Tomlin ‘not ready’ to endorse OC Haley
Playoff loss has Steelers facing change
PITTSBURGH — Todd Haley’s contract as the offensive coordinator for the Pittsburgh Steelers is up.
And coach Mike Tomlin doesn’t sound as if he’s in a rush to decide whether Haley will be back next season.
Tomlin sidestepped several attempts to endorse Haley’s return on Tuesday as the AFC North champions continued to dissect what went wrong in an upset home playoff loss to Jacksonville. Asked if he anticipated any changes to his staff, Tomlin demurred.
“I don’t know where these roads are going to lead,” Tomlin said. “Some contracts are up. Some aren’t. I’m not ready to discuss that.”
Haley just finished his sixth season with the Steelers and has helped design one of the NFL’s most dynamic offenses.
Led by quarterback Ben Roethlisberger, All-Pro running back Le’Veon Bell and All-Pro wide receiver Antonio Brown, Pittsburgh (13-3) has finished in the top three in total yards in three of the past four years.
Though Haley and Roethlisberger have found a level of detente following a somewhat bumpy start to their relationship, Haley’s occasionally fiery approach has made him a touchstone when things don’t go well.
While the Steelers piled up more than 500 yards against the NFL’s top-ranked defense on Sunday, they also made a couple of curious play calls on fourth down that halted their momentum.
Bell was stuffed for a loss on a toss play when Pittsburgh needed just 1 yard in the first quarter and Roethlisberger threw incomplete to rookie JuJu Smith-Schuster on fourth down in the fourth quarter when advancing the ball a matter of inches would have extended the drive.
The Steelers, however, have gone away from using the quarterback sneak in recent years to help Roethlisberger avoid the contact.
Tomlin brushed off the notion that the sneak is no longer a part of the playbook, saying “to suggest there’s a resistance to it in concept, I’m not ready to say that.”
Tomlin also isn’t ready to say much about his staff.
Offensive line coach Mike Munchak has interviewed for the open head coaching job in Arizona and wide receivers coach Richard Mann is retiring.
Hines Ward, a two-time Super Bowl winner who is also the leading receiver in franchise history, spent time with the team during the season as a volunteer assistant, though Tomlin declined to get into any specifics about any sort of future role for Ward or anybody else for that matter.
“I’m not going to have a lot of definitive answers (right now),” Tomlin said. “I don’t want to provide you misinformation.”
Tomlin called his 11th season a “wild and challenging and fun ride.”

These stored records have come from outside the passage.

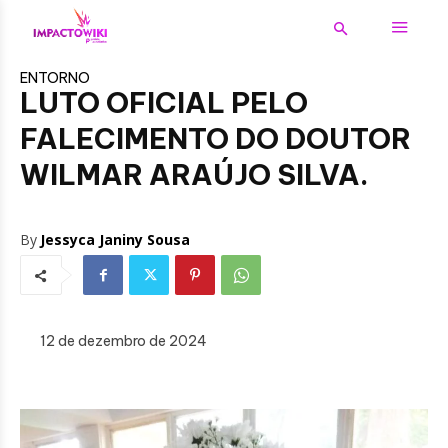
ENTORNO
LUTO OFICIAL PELO
FALECIMENTO DO DOUTOR
WILMAR ARAÚJO SILVA.
By
Jessyca Janiny Sousa
12 de dezembro de 2024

One with more than its fair share of bumps created from within.
From the “botched” decision to stay out of sight during the national anthem in Chicago in September to wide receiver Martavis Bryant’s trade demand to Tomlin openly talking about having to face New England twice — hinting he expected the Steelers to face the Patriots in the AFC championship game more than a month before it would become a reality — hardly a week passed with the attention focused somewhere other than the field.
“We realize oftentimes it may create a storm around us, but that’s not us,” Tomlin said. “We don’t care. We can’t care. We can’t control it anyway.”
Outside of linebacker Ryan Shazier’s life-altering spinal injury, the Steelers created most of the noise that surrounded them.
While Tomlin said it’s on him to help his players learn to use the attention directed at them and their own social media agendas “for good” he’s also aware that none of it matters so long as his team wins.
For a franchise where success is only measured in Lombardi Trophies, 2017 ended in disappointment, one the Steelers will have a longer than expected offseason to process.
“It ended the way it ended and looking back at it, there’s nothing we can do about that other than learn from the experience,” Tomlin said. “Hopefully that strengthens us for our next journey.”
One the Steelers are starting earlier than expected.